Sejarah legislasi menunjukkan bahwa Undang-Undang Nomor 22 Tahun 2014 yang menghapus Pilkada langsung memicu resistensi publik yang luas. Negara kemudian mengakui adanya kegentingan yang memaksa dengan menerbitkan Perppu Nomor 1 Tahun 2014 tentang Pemilihan Gubernur, Bupati, dan Wali Kota, yang mengembalikan mekanisme pemilihan langsung. Perppu Nomor 2 Tahun 2014 menyusul sebagai pengaturan transisi dan teknis pelaksanaannya. Kedua Perppu tersebut akhirnya disahkan DPR menjadi undang-undang, menandai koreksi konstitusional atas pilihan politik yang dinilai menyimpang dari prinsip kedaulatan rakyat.
Dari perspektif praktik politik, Pilkada melalui DPR justru membuka ruang transaksionalisme politik yang lebih tertutup. Proses pemilihan yang berlangsung di ruang parlemen berpotensi melahirkan kepala daerah yang lebih terikat pada kepentingan partai dan elite politik dibandingkan pada kepentingan publik. Akibatnya, legitimasi politik kepala daerah menjadi lemah karena tidak bersumber dari mandat langsung rakyat.
Masalah yang selama ini melekat pada Pilkada langsung—politik uang, biaya politik yang tinggi, dan konflik horizontal—sejatinya mencerminkan kegagalan negara dan partai politik dalam melakukan pembenahan sistemik.

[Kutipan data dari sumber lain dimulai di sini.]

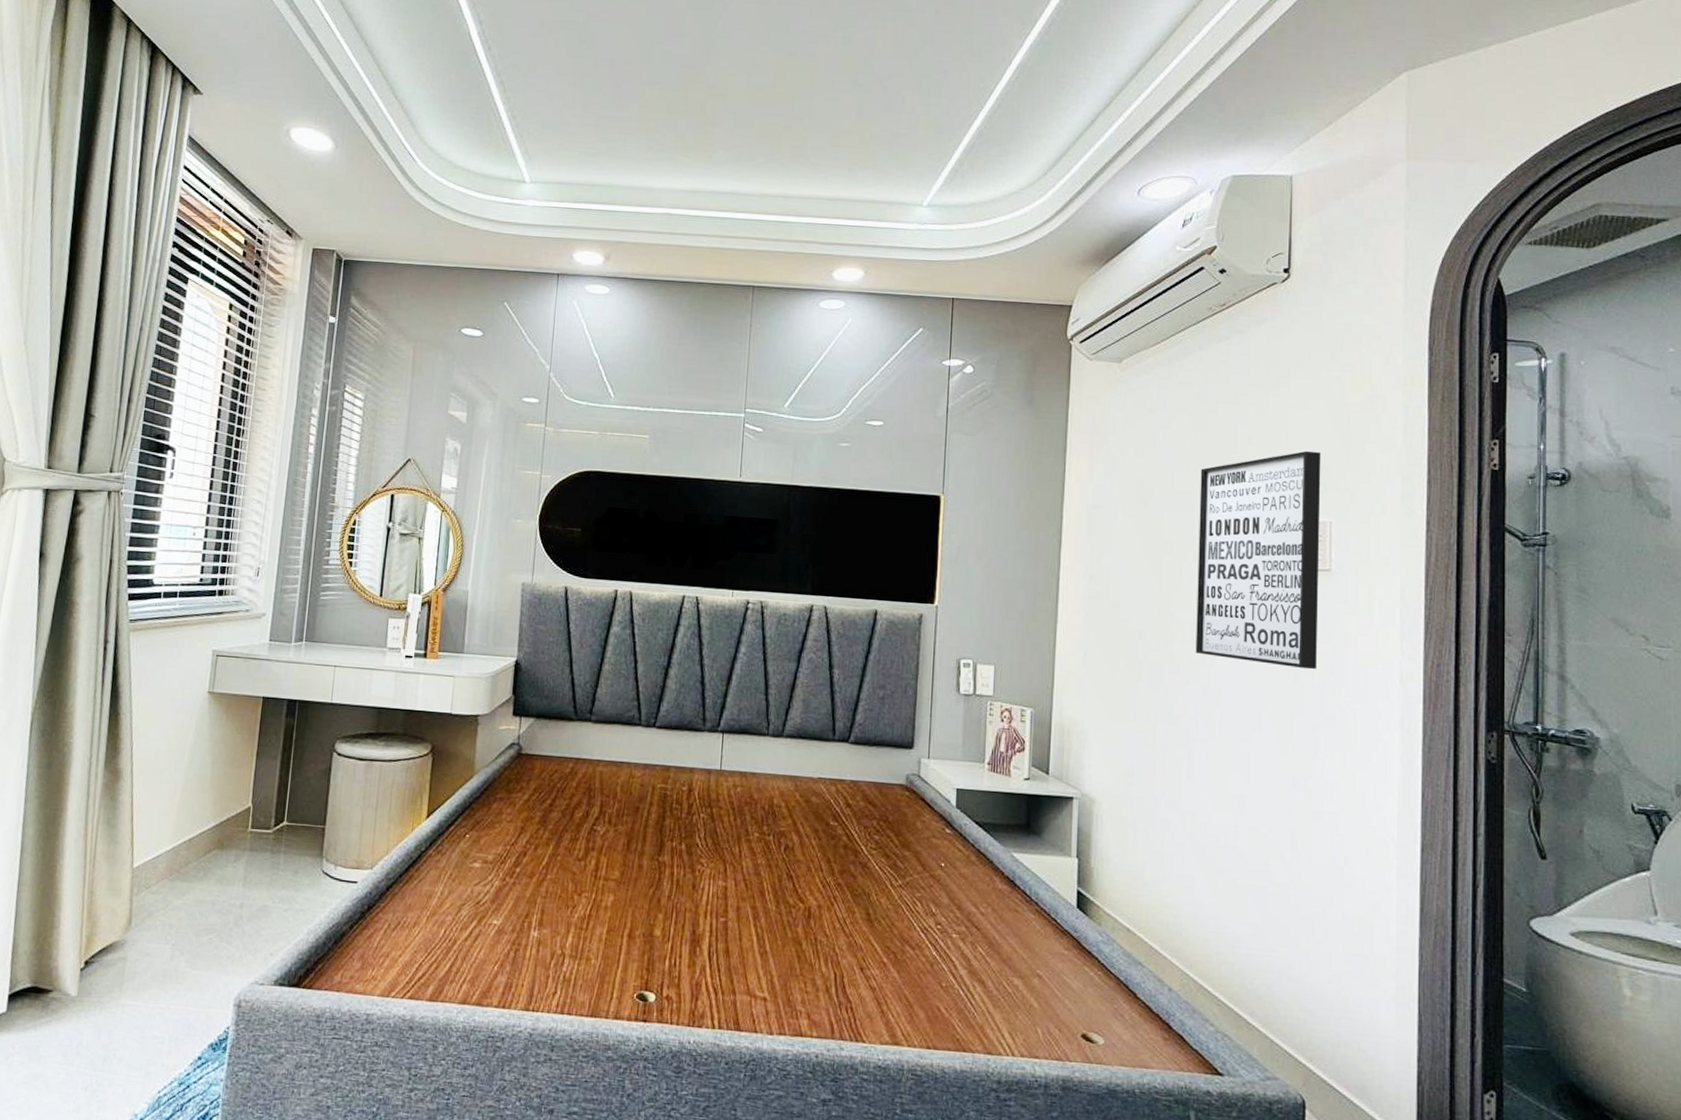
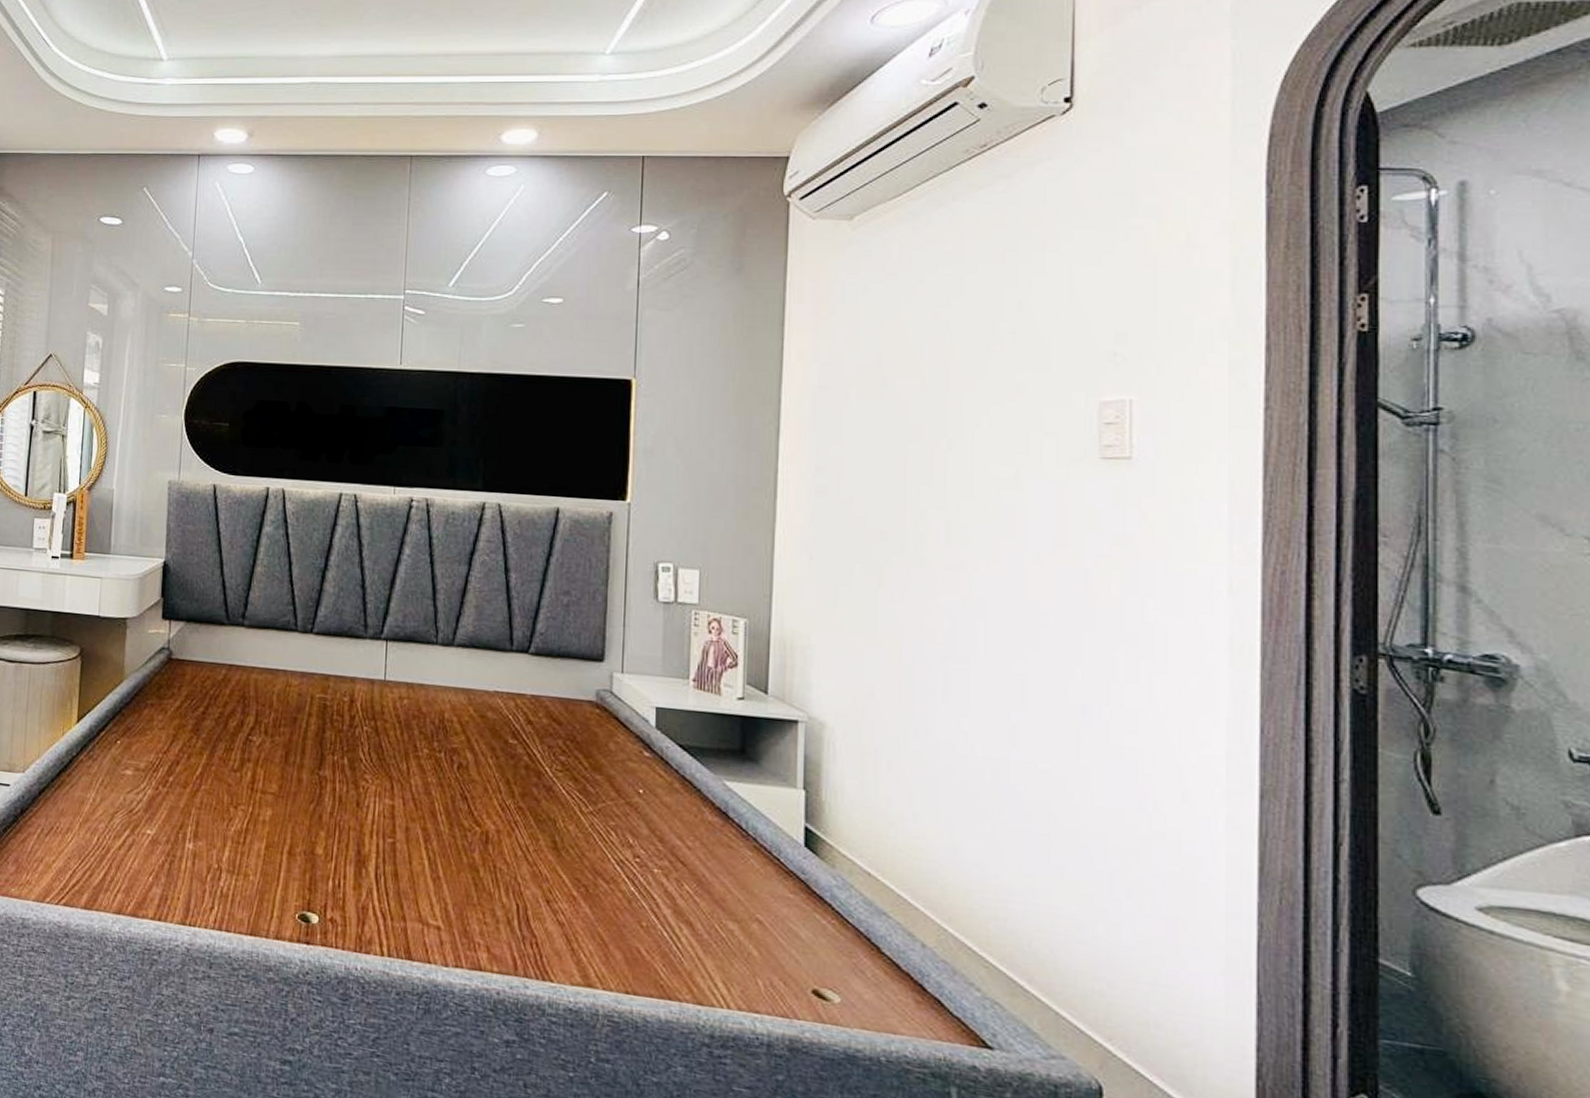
wall art: present [1195,450,1321,670] -> none [952,315,1118,578]

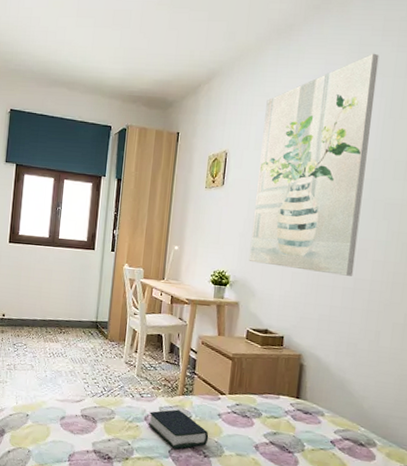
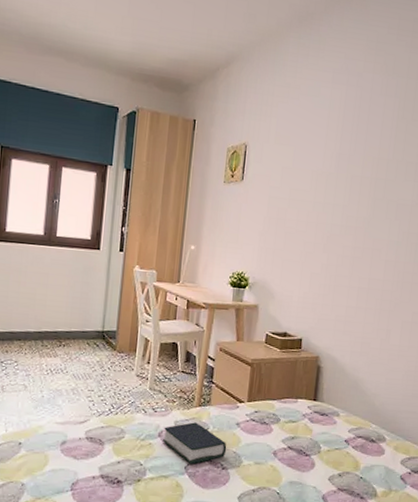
wall art: present [248,53,379,276] -> none [268,51,394,276]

Menarik hak memilih dari rakyat karena kegagalan elite justru merupakan bentuk pengalihan tanggung jawab struktural yang berbahaya bagi masa depan demokrasi.
Dalam kerangka demokrasi konstitusional, perdebatan Pilkada bukan soal memilih mekanisme yang paling nyaman bagi penguasa, melainkan mekanisme yang paling menjamin kedaulatan rakyat. Selama konstitusi dan putusan Mahkamah Konstitusi masih menempatkan rakyat sebagai pemegang kekuasaan tertinggi, maka setiap upaya mengerdilkan peran rakyat dalam Pilkada patut dipandang sebagai kemunduran demokrasi, bukan sebagai solusi atas problem elektoral.
Demokrasi memang mahal dan melelahkan, tetapi menghilangkan hak rakyat untuk memilih pemimpinnya adalah harga yang jauh lebih berbahaya bagi republik.